■ **The problem**: Find every line below with the string "down" and pick it out.

■ **Provided material**:
_ _ _

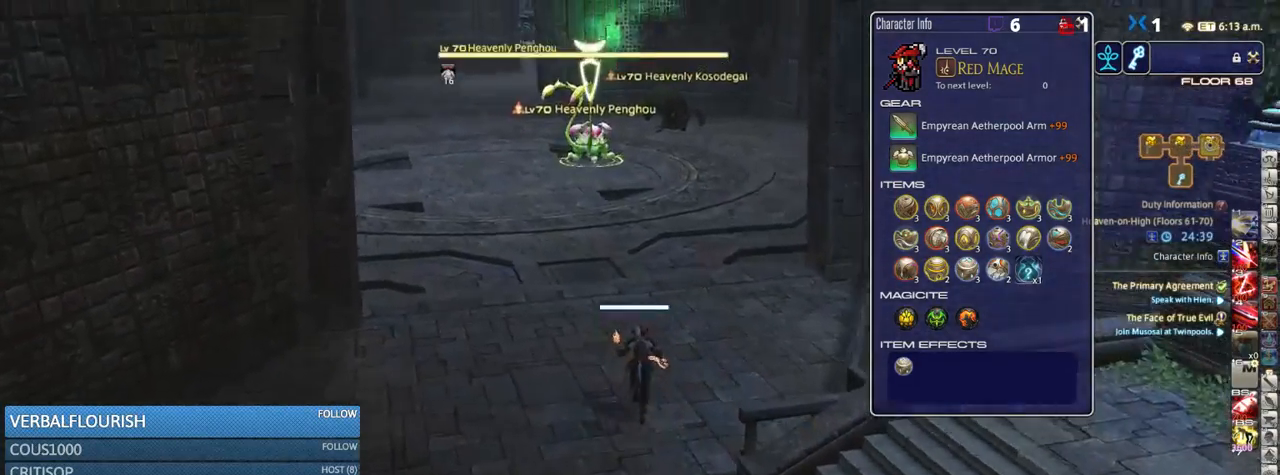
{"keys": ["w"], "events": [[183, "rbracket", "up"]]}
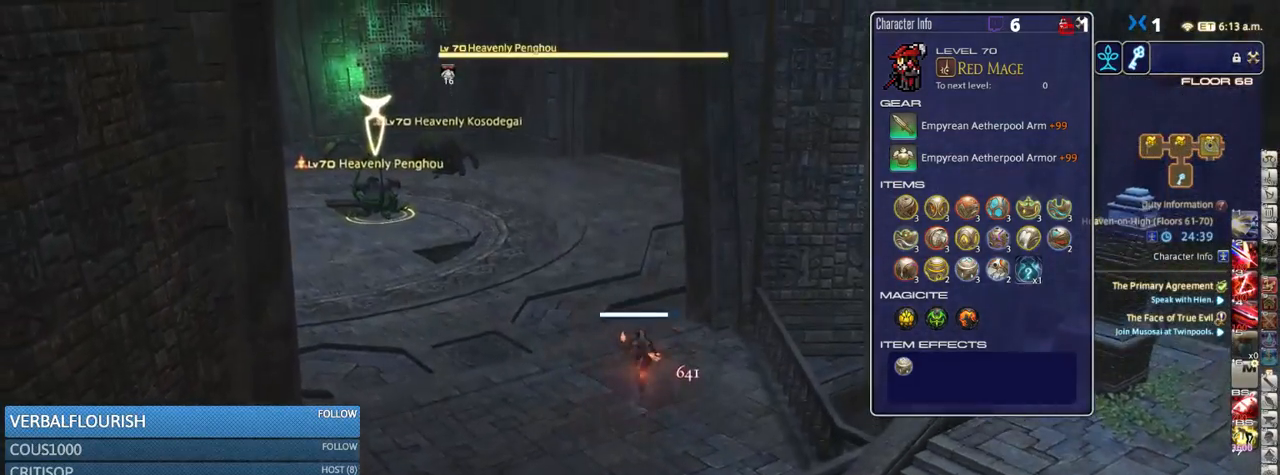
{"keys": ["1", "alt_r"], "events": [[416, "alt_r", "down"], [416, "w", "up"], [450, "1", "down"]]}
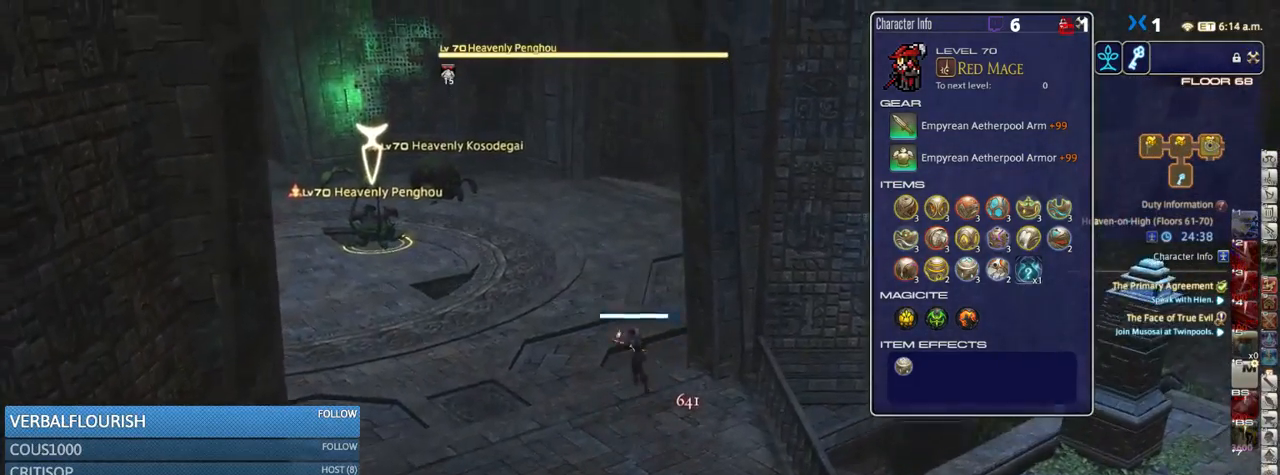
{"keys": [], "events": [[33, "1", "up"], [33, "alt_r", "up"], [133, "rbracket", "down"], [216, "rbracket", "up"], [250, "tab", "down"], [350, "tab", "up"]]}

_ _ _

■ **Result of the exercise**:
{"keys": ["1", "alt_r"], "events": [[416, "alt_r", "down"], [416, "w", "up"], [450, "1", "down"]]}
{"keys": [], "events": [[33, "1", "up"], [33, "alt_r", "up"], [133, "rbracket", "down"], [216, "rbracket", "up"], [250, "tab", "down"], [350, "tab", "up"]]}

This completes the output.